DIRECTIONS -> Copy the listing word for word, starting at its first line and ending at the line that contains "304.0], [0, 0, 1]] dist [-0.001984, -0.000504]", including both. Leave the pictures out of your copy.

DATA EXTRACT ->
* * * * * * *

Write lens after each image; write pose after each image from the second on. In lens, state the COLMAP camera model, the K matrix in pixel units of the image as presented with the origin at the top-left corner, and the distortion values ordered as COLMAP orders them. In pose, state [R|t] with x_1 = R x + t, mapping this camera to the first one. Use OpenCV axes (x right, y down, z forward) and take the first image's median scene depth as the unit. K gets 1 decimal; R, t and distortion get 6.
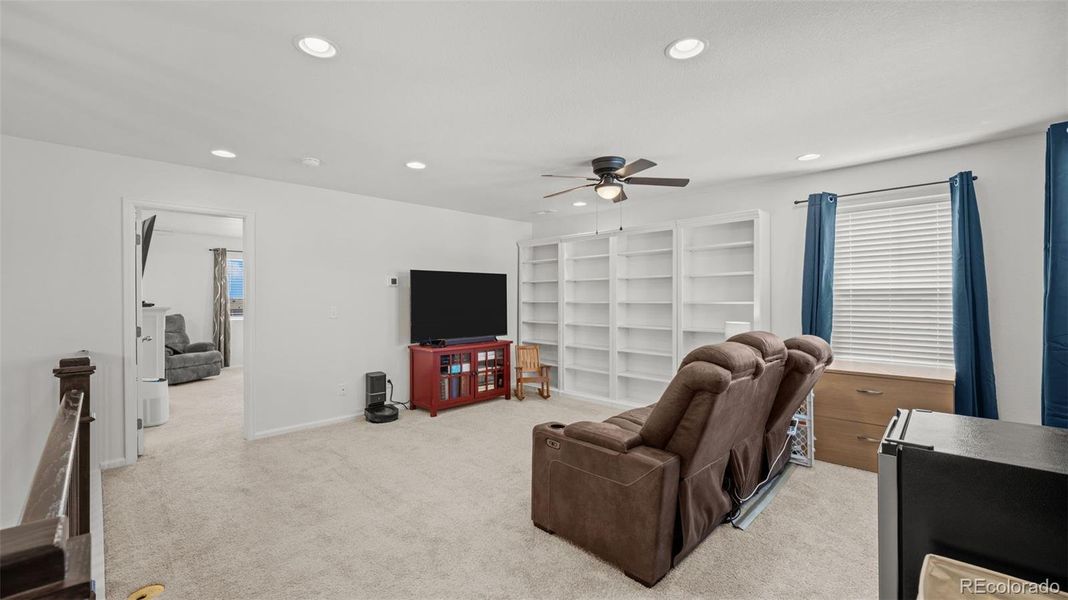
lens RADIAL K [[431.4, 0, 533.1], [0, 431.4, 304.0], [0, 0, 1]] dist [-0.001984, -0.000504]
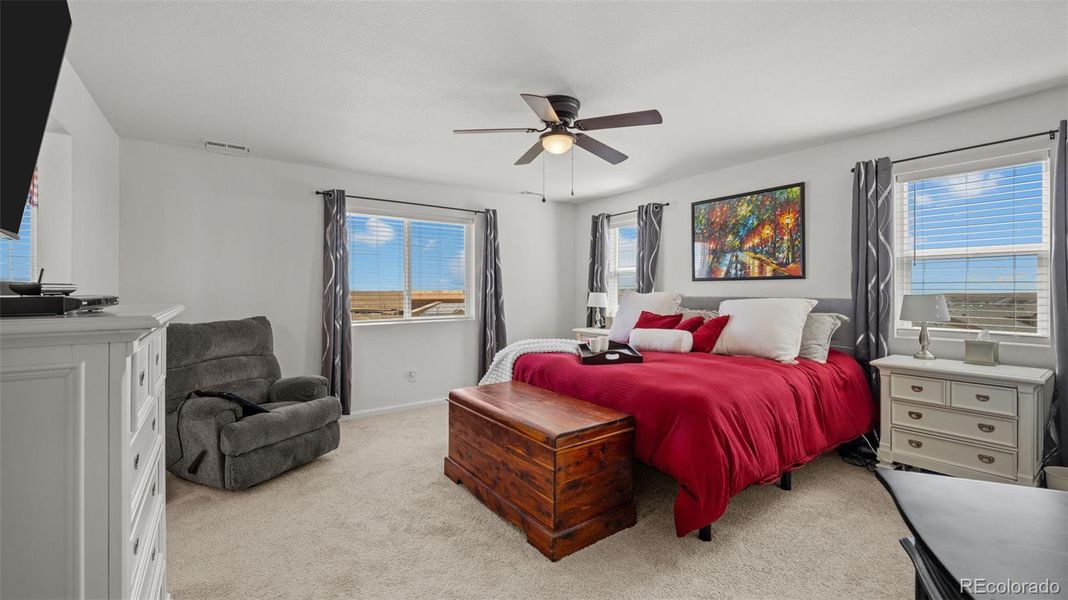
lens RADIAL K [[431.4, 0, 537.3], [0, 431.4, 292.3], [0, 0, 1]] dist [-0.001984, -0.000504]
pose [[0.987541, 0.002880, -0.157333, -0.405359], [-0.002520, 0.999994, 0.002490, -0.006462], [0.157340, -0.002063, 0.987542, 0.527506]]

* * * * * * *

REPLY ->
Write lens after each image; write pose after each image from the second on. In lens, state the COLMAP camera model, the K matrix in pixel units of the image as presented with the origin at the top-left corner, and the distortion values ordered as COLMAP orders them. In pose, state [R|t] with x_1 = R x + t, mapping this camera to the first one. Use OpenCV axes (x right, y down, z forward) and take the first image's median scene depth as the unit. K gets 1 decimal; R, t and distortion get 6.
lens RADIAL K [[431.4, 0, 533.1], [0, 431.4, 304.0], [0, 0, 1]] dist [-0.001984, -0.000504]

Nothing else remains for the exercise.